- Opening Delimiter -
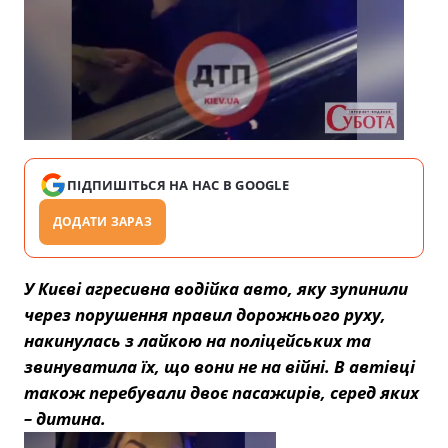
ПІДПИШІТЬСЯ НА НАС В GOOGLE
ДОДАТИ ЗАРАЗ
У Києві агресивна водійка авто, яку зупинили
через порушення правил дорожнього руху,
накинулась з лайкою на поліцейських та
звинуватила їх, що вони не на війні. В автівці
також перебували двоє пасажирів, серед яких
– дитина.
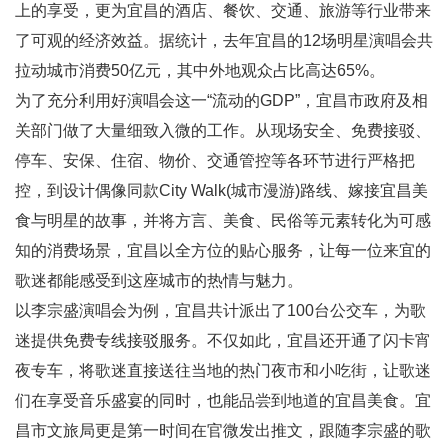
上的享受，更为宜昌的酒店、餐饮、交通、旅游等行业带来
了可观的经济效益。据统计，去年宜昌的12场明星演唱会共
拉动城市消费50亿元，其中外地观众占比高达65%。
为了充分利用好演唱会这一“流动的GDP”，宜昌市政府及相
关部门做了大量细致入微的工作。从现场安全、免费接驳、
停车、安保、住宿、物价、交通管控等各环节进行严格把
控，到设计偶像同款City Walk(城市漫游)路线、嫁接宜昌美
食与明星的故事，并将方言、美食、民俗等元素转化为可感
知的消费场景，宜昌以全方位的贴心服务，让每一位来宜的
歌迷都能感受到这座城市的热情与魅力。
以李宗盛演唱会为例，宜昌共计派出了100台公交车，为歌
迷提供免费专线接驳服务。不仅如此，宜昌还开通了闪卡宵
夜专车，将歌迷直接送往当地的热门夜市和小吃街，让歌迷
们在享受音乐盛宴的同时，也能品尝到地道的宜昌美食。宜
昌市文旅局更是第一时间在官微发出推文，跟随李宗盛的歌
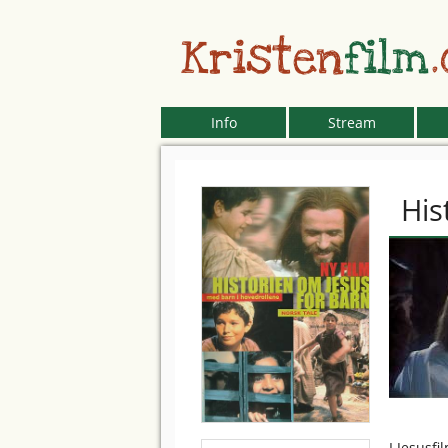
Kristen
film
Info
Stream
His
I Jesusf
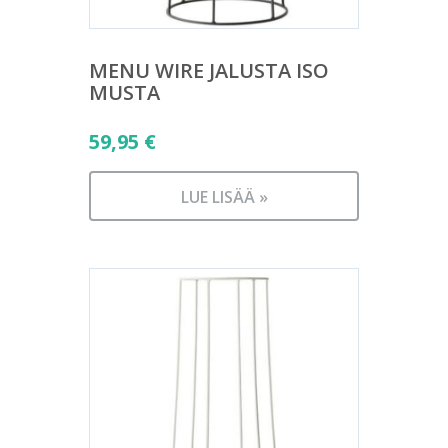
MENU WIRE JALUSTA ISO
MUSTA
59,95
€
LUE LISÄÄ »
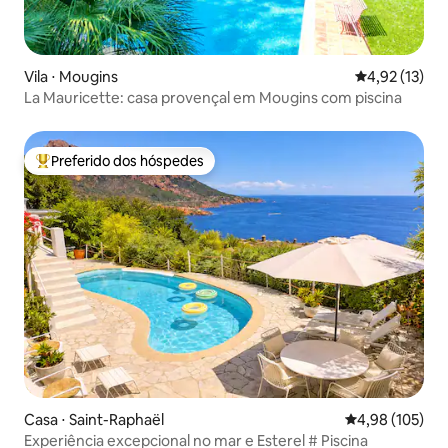
Vila ⋅ Mougins
4,92 de uma a
4,92 (13)
La Mauricette: casa provençal em Mougins com piscina
Preferido dos hóspedes
Entre os melhores preferidos dos hóspedes
Casa ⋅ Saint-Raphaël
4,98 de uma av
4,98 (105)
Experiência excepcional no mar e Esterel # Piscina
- Closing Delimiter -
• Task item: Retype exactly, and only, the lines from the one containing "MENU WIRE JALUSTA ISO" through the end of the records above. Pictures stay out of the copy.

• Solution for this exercise:
MENU WIRE JALUSTA ISO
MUSTA
59,95
€
LUE LISÄÄ »
Vila ⋅ Mougins
4,92 de uma a
4,92 (13)
La Mauricette: casa provençal em Mougins com piscina
Preferido dos hóspedes
Entre os melhores preferidos dos hóspedes
Casa ⋅ Saint-Raphaël
4,98 de uma av
4,98 (105)
Experiência excepcional no mar e Esterel # Piscina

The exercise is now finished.